Porphyrias are a group of genetic disorders caused by disruptions in the production of heme, a necessary molecule for transporting oxygen in living cells.
Heme consists of iron and protoporphyrin IX, and is built step-wise out of other porphyrins (chemicals in the body) and precursor molecules.
Disruptions in this metabolic pathway cause porphyrins and their precursors to build up to toxic levels throughout the body — often in the kidneys and skin, although not limited to those organs — while limiting the amount of oxygen carried in the blood.
Although each type of porphyria stems from the loss of a specific enzyme in that pathway, all can be diagnosed by a genetic test, or by examining the levels of porphyrins found in an individual’s blood, urine, or stool.
Mutations in the genes coding for the different enzymes needed for heme production underlie each type of porphyria. Testing for these mutations, therefore, provides a highly sensitive way to simultaneously screen for and identify a particular type of porphyria.
Urine samples can be collected multiple times over a 24-hour period, or on a single occasion at any given point during the day. The 24-hour urine sample is usually used to monitor the natural variation in urine porphyrin levels throughout the day. A single random sample, however, often suffices. A healthcare provider will be able to determine which of these samples is the best option and provide instructions accordingly.

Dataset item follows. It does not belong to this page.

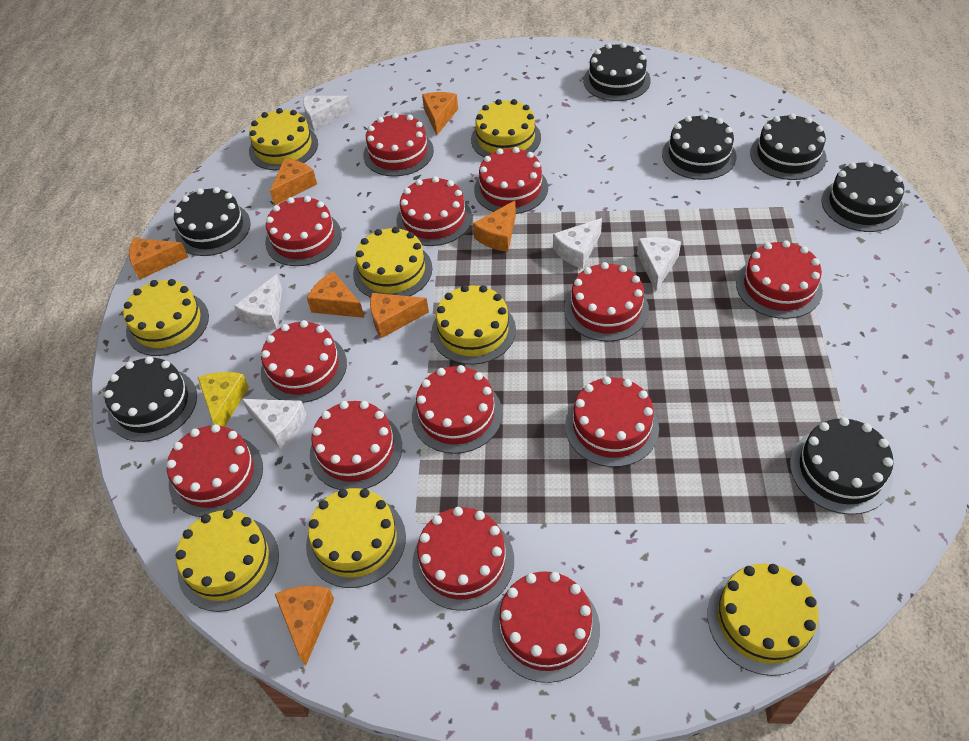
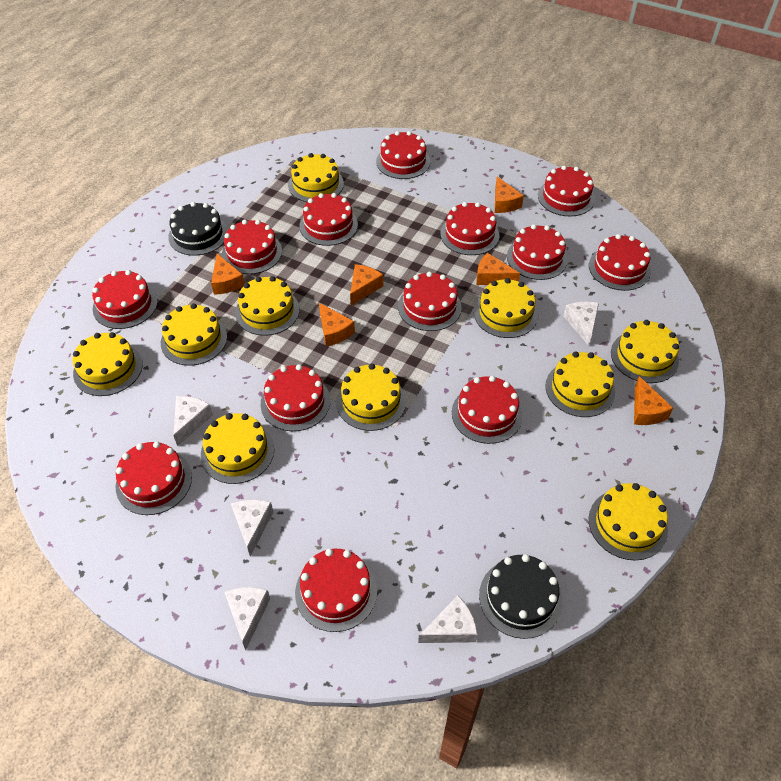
black cake: [104,356,197,442] [174,187,251,256] [583,43,651,101] [662,114,737,180] [750,113,827,180] [790,417,894,515] [821,161,904,232] = 7 -> [168,202,228,256] [479,554,562,639] = 2
orange cheese: [129,238,188,280] [270,159,317,206] [275,586,334,666] [307,271,364,318] [370,293,429,338] [422,92,458,135] [473,201,516,252] = 7 -> [211,254,245,295] [319,303,355,346] [350,264,383,306] [476,253,520,285] [495,176,524,213] [634,376,673,425] = 6
yellow cake: [123,279,209,356] [176,509,279,612] [249,108,318,170] [306,488,406,588] [353,227,432,298] [431,285,516,365] [471,99,541,157] [708,564,820,676] = 8 -> [72,332,143,396] [161,303,227,366] [201,413,274,484] [235,276,299,336] [288,153,344,202] [336,364,406,431] [474,278,538,338] [545,352,615,417] [589,483,668,561] [611,320,679,383] = 10
yellow cheese: [198,372,249,427] = 1 -> none = 0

Such urine testing for porphyria often looks for high levels of the porphyrin precursors porphobilinogen (PBG) and aminolevulinic acid (ALA). Normally colorless, large amounts of PBG in urine convert spontaneously to uroporphyrin, which gives urine a reddish color, and to other molecules that impart it with a brown color. PBG levels are often highest during acute porphyria attacks.
Although PBG is sometimes tested for on its own as a “first-line” porphyria test, it is often measured alongside ALA levels, as the two can indicate different types of porphyria. In ALAD porphyria, for instance, ALA tends to increase while PBG levels may not.
Urine also can be sampled for total porphyrins. Porphyrins can remain in urine much longer than PBG and ALA during acute attacks, such as those caused by hereditary coproporphyria (HCP) and variegate porphyria (VP). However, other medical conditions also can cause urinary porphyrins to increase, making this test alone less specific for porphyria than testing for PBG and ALA.
Measuring total porphyrin levels in the blood is an effective way to screen for cutaneous porphyrias, as porphyrins are rarely found in high quantities there in any other medical condition. A spectrofluorometer, which measures the degree of a liquid’s fluorescence, can be used to detect these porphyrins, which fluoresce a reddish color when exposed to ultraviolet light.
Although the concentration of PBG is typically lower in blood than in urine, a blood test may be needed when urine cannot be collected, as in the case of patients with kidney failure.
An erythrocyte porphyrin test measures the amount of porphyrins in red blood cells, or erythrocytes. This test is used to screen for erythropoietic protoporphyria (EPP) and X-linked protoporphyria, as erythrocytes typically carry more protoporphyrins than any other kind of porphyrins.
Porphyrin levels are unusually high in the feces of patients with HCP and VP, and to a lesser extent, in those with porphyria cutanea tarda (PCT) and EPP. If fecal porphyrin levels are high, physicians may order fractionation tests to separate and identify them, in order to make a more specific diagnosis.
Specific types of porphyria can be diagnosed by separating — fractionating — different porphyrins and measuring the quantity of each type present. This procedure can be done on blood, stool, and urine samples, and employs a chemical procedure known as high-performance liquid chromatography, or HPLC. That procedure separates each porphyrin based on its physical and chemical properties.